Collected data
- - - - -

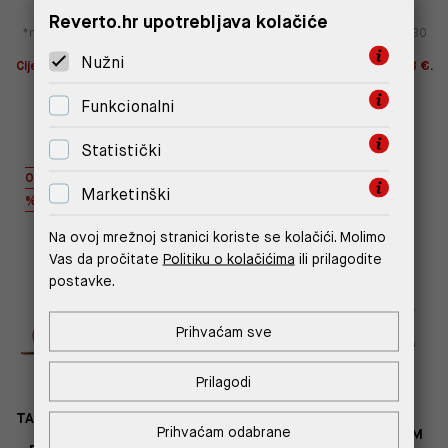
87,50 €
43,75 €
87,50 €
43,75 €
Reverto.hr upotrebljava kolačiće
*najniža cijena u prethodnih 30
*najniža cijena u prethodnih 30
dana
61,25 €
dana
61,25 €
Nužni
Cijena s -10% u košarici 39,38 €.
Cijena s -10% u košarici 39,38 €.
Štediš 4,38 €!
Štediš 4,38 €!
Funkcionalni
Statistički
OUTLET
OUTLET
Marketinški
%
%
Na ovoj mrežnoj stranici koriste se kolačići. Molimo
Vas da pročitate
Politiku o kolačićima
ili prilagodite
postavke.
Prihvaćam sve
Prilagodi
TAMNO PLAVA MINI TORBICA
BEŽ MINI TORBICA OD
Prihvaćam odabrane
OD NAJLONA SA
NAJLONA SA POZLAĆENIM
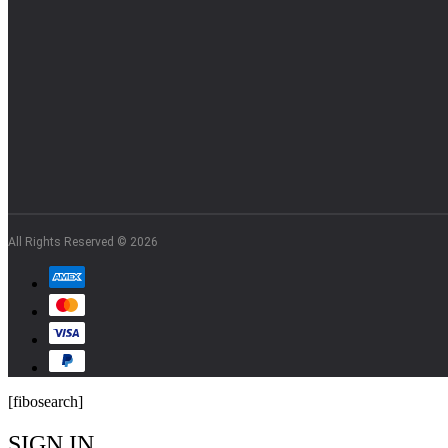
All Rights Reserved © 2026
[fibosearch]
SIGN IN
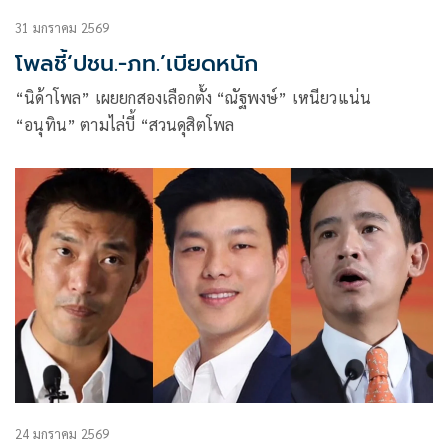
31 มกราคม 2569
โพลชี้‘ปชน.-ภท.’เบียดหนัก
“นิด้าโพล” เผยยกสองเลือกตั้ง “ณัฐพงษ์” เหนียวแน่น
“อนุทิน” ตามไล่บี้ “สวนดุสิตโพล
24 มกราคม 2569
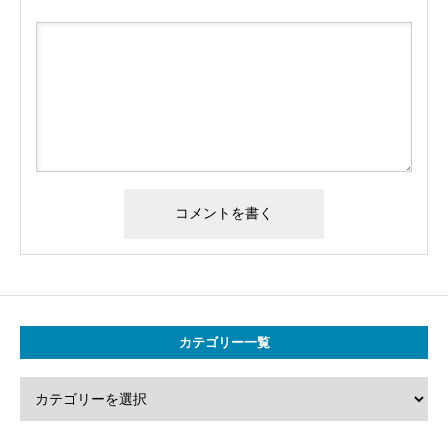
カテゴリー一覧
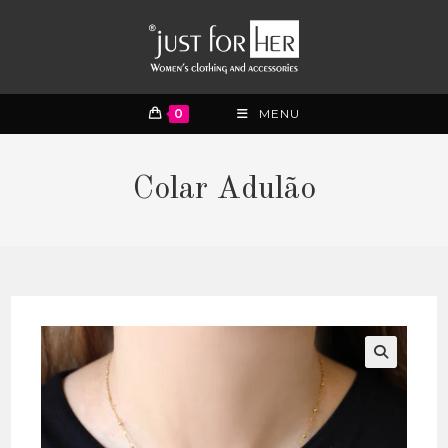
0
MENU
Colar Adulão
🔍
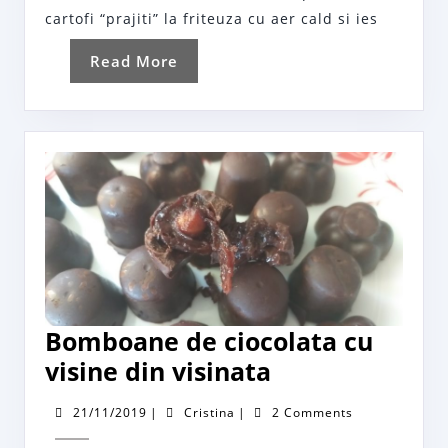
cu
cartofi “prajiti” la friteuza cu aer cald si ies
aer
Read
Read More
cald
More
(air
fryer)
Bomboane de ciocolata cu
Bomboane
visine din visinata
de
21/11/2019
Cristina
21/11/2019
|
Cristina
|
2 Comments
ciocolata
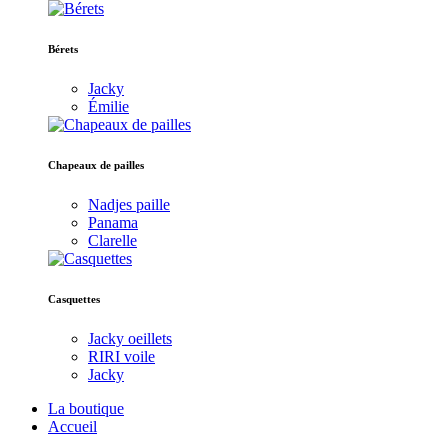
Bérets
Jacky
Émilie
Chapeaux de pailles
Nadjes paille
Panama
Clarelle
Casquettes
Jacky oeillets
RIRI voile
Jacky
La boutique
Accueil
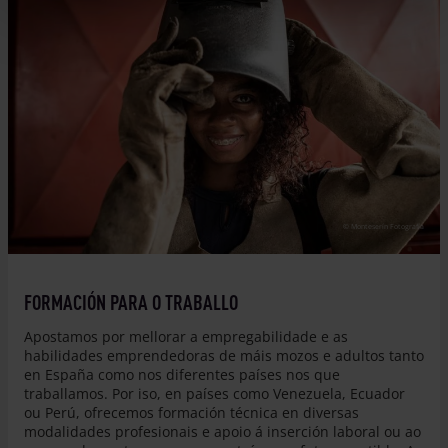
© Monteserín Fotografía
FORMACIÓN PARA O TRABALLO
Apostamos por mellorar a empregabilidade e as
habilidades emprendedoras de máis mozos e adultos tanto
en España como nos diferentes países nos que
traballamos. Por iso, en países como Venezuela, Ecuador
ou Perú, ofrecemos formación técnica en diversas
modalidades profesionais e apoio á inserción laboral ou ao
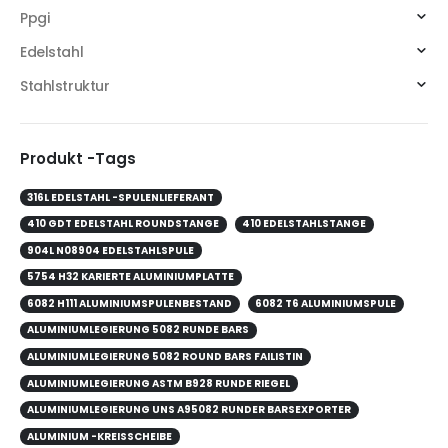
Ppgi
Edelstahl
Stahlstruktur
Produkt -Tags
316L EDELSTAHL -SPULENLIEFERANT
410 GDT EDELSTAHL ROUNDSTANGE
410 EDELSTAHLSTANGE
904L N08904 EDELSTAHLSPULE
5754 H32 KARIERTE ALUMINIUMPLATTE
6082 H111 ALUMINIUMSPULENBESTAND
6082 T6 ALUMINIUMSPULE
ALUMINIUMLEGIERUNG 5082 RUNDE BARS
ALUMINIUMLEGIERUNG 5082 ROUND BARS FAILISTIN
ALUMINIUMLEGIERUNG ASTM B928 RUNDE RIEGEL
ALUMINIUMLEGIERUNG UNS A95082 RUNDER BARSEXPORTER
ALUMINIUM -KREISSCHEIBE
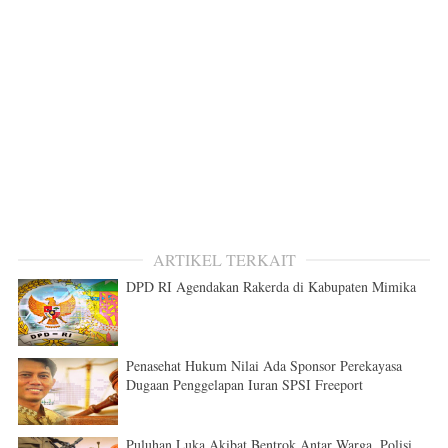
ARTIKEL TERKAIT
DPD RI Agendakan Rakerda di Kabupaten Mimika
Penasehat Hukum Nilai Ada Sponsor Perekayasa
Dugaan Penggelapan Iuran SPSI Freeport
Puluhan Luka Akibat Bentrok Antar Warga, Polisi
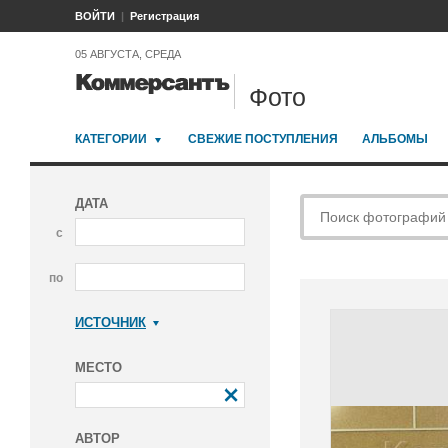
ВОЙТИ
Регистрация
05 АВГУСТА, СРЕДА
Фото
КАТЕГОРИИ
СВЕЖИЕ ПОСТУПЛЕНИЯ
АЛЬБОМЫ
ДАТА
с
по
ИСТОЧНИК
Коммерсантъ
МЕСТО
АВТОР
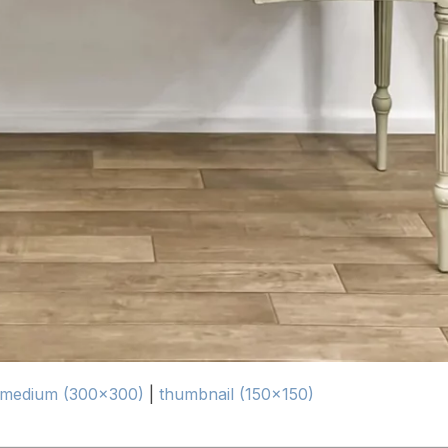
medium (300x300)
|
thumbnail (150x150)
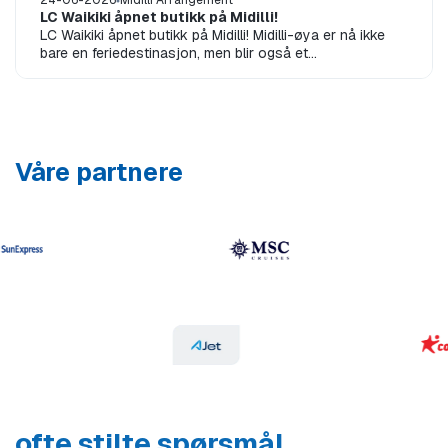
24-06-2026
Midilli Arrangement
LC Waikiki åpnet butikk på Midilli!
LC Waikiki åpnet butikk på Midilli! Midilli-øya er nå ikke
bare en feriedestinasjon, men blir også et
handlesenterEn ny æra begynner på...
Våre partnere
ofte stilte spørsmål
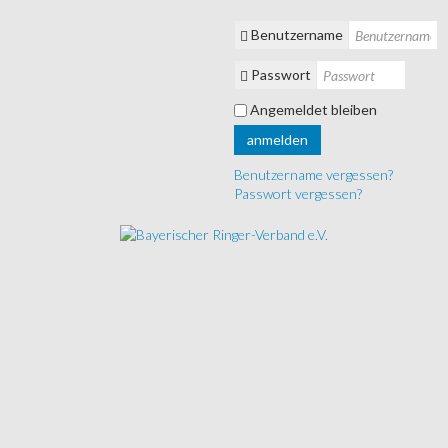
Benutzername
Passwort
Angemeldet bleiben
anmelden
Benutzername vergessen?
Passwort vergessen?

- - - - -

:: TASK BRIEF ::
Please repeat every line of text in the records verbatim, omitting the pictures.

:: RESPONSE BELOW ::
87,50 €
43,75 €
87,50 €
43,75 €
Reverto.hr upotrebljava kolačiće
*najniža cijena u prethodnih 30
*najniža cijena u prethodnih 30
dana
61,25 €
dana
61,25 €
Nužni
Cijena s -10% u košarici 39,38 €.
Cijena s -10% u košarici 39,38 €.
Štediš 4,38 €!
Štediš 4,38 €!
Funkcionalni
Statistički
OUTLET
OUTLET
Marketinški
%
%
Na ovoj mrežnoj stranici koriste se kolačići. Molimo
Vas da pročitate
Politiku o kolačićima
ili prilagodite
postavke.
Prihvaćam sve
Prilagodi
TAMNO PLAVA MINI TORBICA
BEŽ MINI TORBICA OD
Prihvaćam odabrane
OD NAJLONA SA
NAJLONA SA POZLAĆENIM
All Rights Reserved © 2026
[fibosearch]
SIGN IN
31 มกราคม 2569
โพลชี้‘ปชน.-ภท.’เบียดหนัก
“นิด้าโพล” เผยยกสองเลือกตั้ง “ณัฐพงษ์” เหนียวแน่น
“อนุทิน” ตามไล่บี้ “สวนดุสิตโพล
24 มกราคม 2569
カテゴリー一覧
0
MENU
Colar Adulão
🔍
cu
cartofi “prajiti” la friteuza cu aer cald si ies
aer
Read
Read More
cald
More
(air
fryer)
Bomboane de ciocolata cu
Bomboane
visine din visinata
de
21/11/2019
Cristina
21/11/2019
|
Cristina
|
2 Comments
ciocolata
Bérets
Jacky
Émilie
Chapeaux de pailles
Nadjes paille
Panama
Clarelle
Casquettes
Jacky oeillets
RIRI voile
Jacky
La boutique
Accueil
© Monteserín Fotografía
FORMACIÓN PARA O TRABALLO
Apostamos por mellorar a empregabilidade e as
habilidades emprendedoras de máis mozos e adultos tanto
en España como nos diferentes países nos que
traballamos. Por iso, en países como Venezuela, Ecuador
ou Perú, ofrecemos formación técnica en diversas
modalidades profesionais e apoio á inserción laboral ou ao
Ppgi
Edelstahl
Stahlstruktur
Produkt -Tags
316L EDELSTAHL -SPULENLIEFERANT
410 GDT EDELSTAHL ROUNDSTANGE
410 EDELSTAHLSTANGE
904L N08904 EDELSTAHLSPULE
5754 H32 KARIERTE ALUMINIUMPLATTE
6082 H111 ALUMINIUMSPULENBESTAND
6082 T6 ALUMINIUMSPULE
ALUMINIUMLEGIERUNG 5082 RUNDE BARS
ALUMINIUMLEGIERUNG 5082 ROUND BARS FAILISTIN
ALUMINIUMLEGIERUNG ASTM B928 RUNDE RIEGEL
ALUMINIUMLEGIERUNG UNS A95082 RUNDER BARSEXPORTER
ALUMINIUM -KREISSCHEIBE
ARTIKEL TERKAIT
DPD RI Agendakan Rakerda di Kabupaten Mimika
Penasehat Hukum Nilai Ada Sponsor Perekayasa
Dugaan Penggelapan Iuran SPSI Freeport
Puluhan Luka Akibat Bentrok Antar Warga, Polisi
ВОЙТИ
Регистрация
05 АВГУСТА, СРЕДА
Фото
КАТЕГОРИИ
СВЕЖИЕ ПОСТУПЛЕНИЯ
АЛЬБОМЫ
ДАТА
с
по
ИСТОЧНИК
Коммерсантъ
МЕСТО
АВТОР
medium (300x300)
|
thumbnail (150x150)
24-06-2026
Midilli Arrangement
LC Waikiki åpnet butikk på Midilli!
LC Waikiki åpnet butikk på Midilli! Midilli-øya er nå ikke
bare en feriedestinasjon, men blir også et
handlesenterEn ny æra begynner på...
Våre partnere
ofte stilte spørsmål
Benutzername
Passwort
Angemeldet bleiben
anmelden
Benutzername vergessen?
Passwort vergessen?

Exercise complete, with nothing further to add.